I understand the fleeting beauty of flowers. My own house has a wisteria vine that runs the length of our front porch, trained along a metal rod that was hung for just that purpose. For a couple of weeks in May, when the wisteria is in full bloom, I feel like I live in a chateau in the Loire Valley. The bright yellow forsythia bushes that border our property seem to bloom and disappear within days. They come and go so fast that some years I doubt that I saw them at all. And our apple tree, old and tired and broken down as it is, still manages to produce flowers every other year, presaging the small crop of apples that I’ll have to pick up before mowing in the late summer.

Also in bloom at the house in Vermont, but with some evidence that their days were already numbered, were the lilac bushes. They were alive with so much activity that I was content to watch, inhaling their perfume, for long stretches at a time. The most colorful visitors were the yellow and black monarch butterflies. They would land with their wings spread open and stick a long thin proboscis down the lilac, pull it out covered with yellow pollen, and immediately poke it into the next flower. One of the butterflies was missing half of its left wing, and yet it didn’t seem deterred. It performed just as the others did, and flew off when it was done. Later we saw another butterfly missing half of the opposite wing. It must be a dangerous business, being a butterfly.

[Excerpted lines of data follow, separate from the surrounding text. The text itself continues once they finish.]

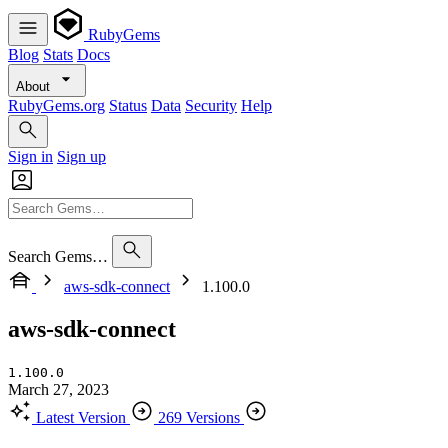
RubyGems
Blog
Stats
Docs
About
RubyGems.org
Status
Data
Security
Help
Sign in
Sign up
Search Gems…
aws-sdk-connect
1.100.0
aws-sdk-connect
1.100.0
March 27, 2023
Latest Version
269 Versions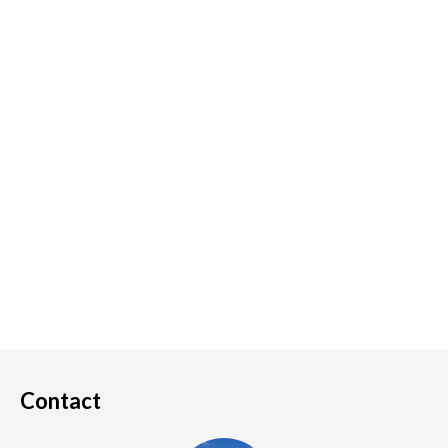
Contact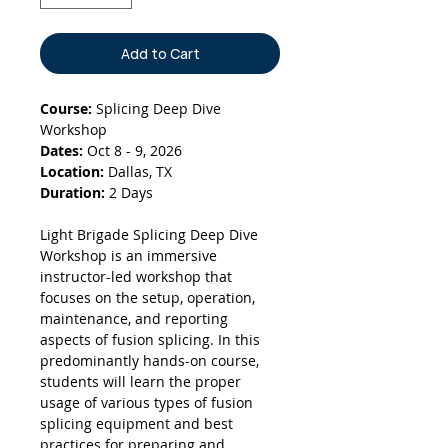
Add to Cart
Course:
Splicing Deep Dive
Workshop
Dates:
Oct 8 - 9, 2026
Location:
Dallas, TX
Duration:
2 Days
Light Brigade Splicing Deep Dive
Workshop is an immersive
instructor-led workshop that
focuses on the setup, operation,
maintenance, and reporting
aspects of fusion splicing. In this
predominantly hands-on course,
students will learn the proper
usage of various types of fusion
splicing equipment and best
practices for preparing and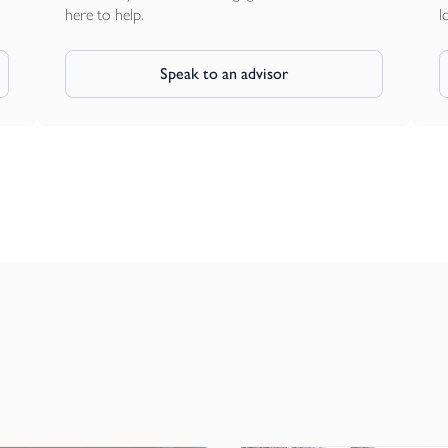
here to help.
l
Speak to an advisor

Before we left Vermont I stood in the yard where I could smell the lilacs and admire the lupins at the same time. The sun was perfect, just warm enough to warrant the shorts and tank top I was wearing, but not so warm as to risk driving me back inside. For a few moments I was in my idea of heaven. I wondered how I could keep that feeling with me; the sights, the sounds, the smells.

Maybe if I try very hard, I’ll be able to find something fleeting to appreciate every day, and in that way, I’ll be able to keep the spirit of that feeling alive. After all, flowers are not the only things with short seasons; in the grand scheme of things, ours are short as well.